On May 25, 2022, Plaintiff was evaluated by Richard B. Sharp, M.D., at Collom & Carney Clinic (Tr. 427-34). Under symptoms, Dr. Sharp noted Plaintiff was positive for fatigue, gait disturbance, and anxiety (Tr. 431). On physical examination, Plaintiff had a “slight antalgic gait on left” but normal stance (Tr. 431). She ambulated with no device; her tandem gait was normal; Romberg was negative; and her affect was normal (Tr. 431). Plaintiff arose from a chair and moved on and off the exam table with ease (Tr. 431). No lower extremity spasm or atrophy was noted (Tr. 432). Straight leg raise was negative bilaterally (Tr. 432). Dr. Sharp further noted:

Left hip is 90 degrees flexion and 5 degrees extension. Left abduction is 20 degrees and 10 degrees adduction. Left internal rotation is 15 degrees and 35 degrees external rotation. Mild tenderness noted at the left lateral hip. No warmth, crepitus, redness or effusion noted. FABER mildly positive. Extremities with no cyanosis, clubbing or edema noted.
(Tr. 432).

X-rays of Plaintiff's knees, pelvis, and left femur were ordered (Tr. 427-29). Regarding Plaintiff's knee, Dr. Sharp noted the x-rays showed “mild patellofemoral joint space narrowing.” (Tr. 433). Dr. Sharp further noted an intact left distal femur rod with interlocking screws (Tr. 433). Regarding Plaintiff's left hip, Dr. Sharp noted the hardware was intact, the fracture healed, and Plaintiff had a mild limp and would have difficulty with ladders and stairs (Tr. 433). Dr. Sharp further noted the distal aspect of the hardware was incompletely imaged (Tr. 433). Additionally, the x-ray provided the following findings:

There is a remote, healed fracture deformity of the left proximal femoral diaphysis.

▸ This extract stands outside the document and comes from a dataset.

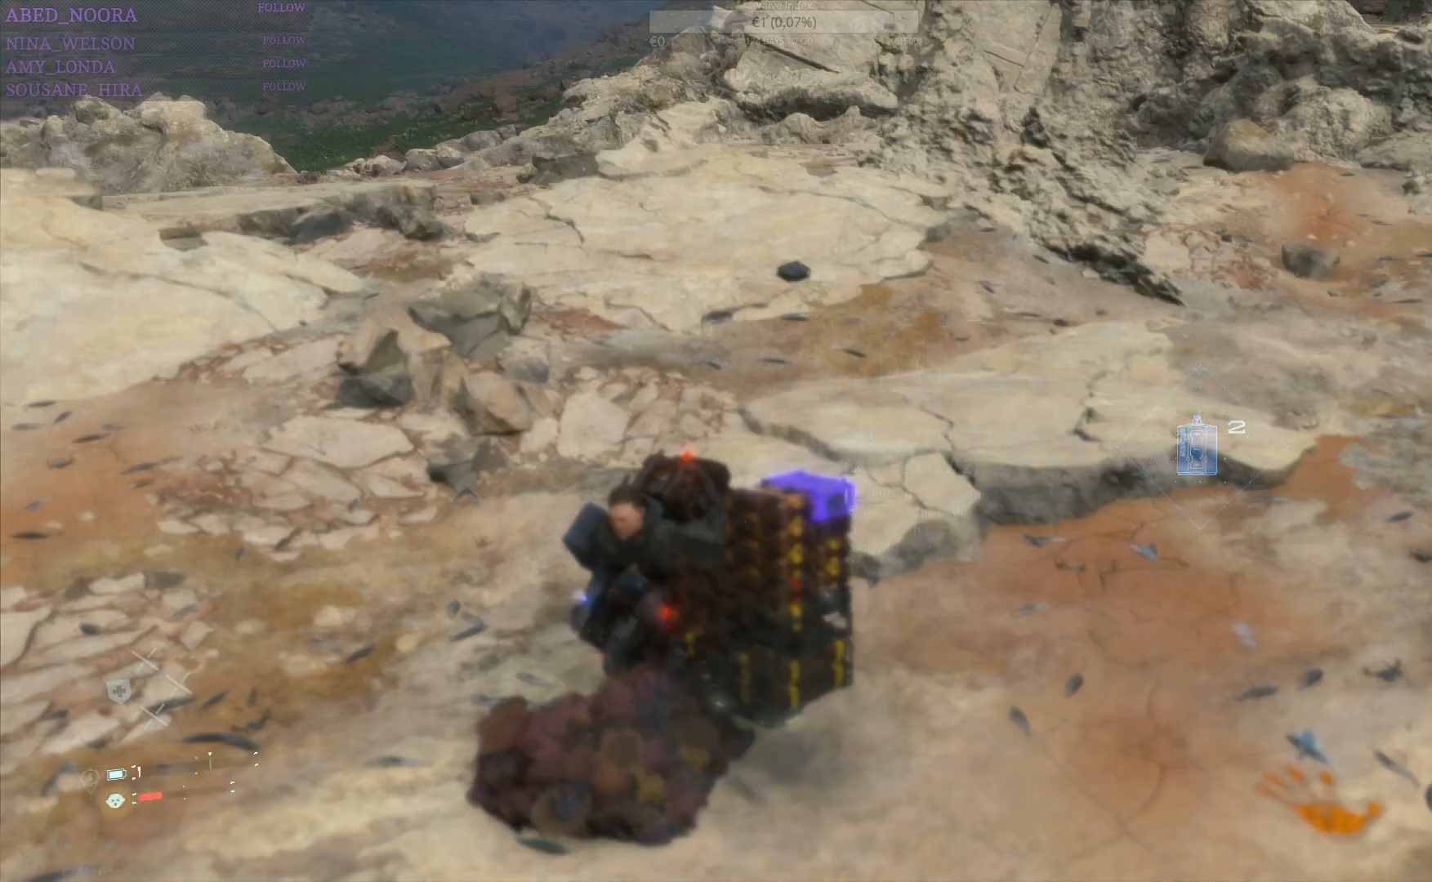
{"buttons": [], "left_stick": "up", "right_stick": "up-right", "events": [[383, "right_stick", "up-right"]]}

There is bony prominence of the superolateral acetabuli bilaterally, suggestive of pincer type deformities. There is mild superior joint space narrowing of the hips, slightly greater on the left. The SI joints and pubic symphysis are maintained.
(Tr. 427).

On July 11, 2022, Plaintiff was evaluated by Licensed Clinical Psychologist, Randall Rattan, Ph.D. (Tr. 437-43). Gait disturbance was not observed, and Plaintiff's primary complaints included mood and anxiety related symptoms (Tr. 437). Similar to Dr. Grant, Dr. Rattan noted that Plaintiff was polite, she did not have a thought disorder, and she had intact memory (Tr. 439-40). Dr. Rattan opined Plaintiff is capable of carrying out basic instructions and exhibiting contextually appropriate behavior, but she might have some intermittent difficulty maintaining consistent employment from a mental health standpoint (Tr. 441).

THE HEARING

Plaintiff's testimony

Plaintiff was not represented by counsel at the telephonic hearing; however, the ALJ advised Plaintiff that she had the right to representation (Tr. 42-43). Plaintiff told the ALJ that she wanted to proceed without representation (Tr. 43). The ALJ asked Plaintiff if she had the opportunity to review the medical records in her file, and she answered “no.” (Tr. 44-45). The ALJ then advised Plaintiff that he would connect her with someone to go over her file after the hearing and show her how to access her file online (Tr. 45).

Plaintiff testified that she lived with her youngest son (age 17) in a duplex and had resided at this location for around five years (Tr. 48). Plaintiff stated that she does not have a driver's license, and she has never had one (Tr. 49). According to Plaintiff, she never learned to drive due to her anxiety (Tr. 49). Plaintiff testified that, due to her anxiety of driving, she does not travel often so she mostly stays at home (Tr. 49). Plaintiff stated that when she needs something she gets one of her three children to go pick it up for her (Tr. 49). However, according to Plaintiff, she will only leave the house when it is something important like paying her rent or attending doctor's appointments (Tr. 49-50). When she does leave home, Plaintiff gets one of her three children to drive her (Tr. 49-50). Plaintiff stated that her 17-year-old son does not have a vehicle; however his girlfriend does, and both of them pick up things for Plaintiff (Tr. 50).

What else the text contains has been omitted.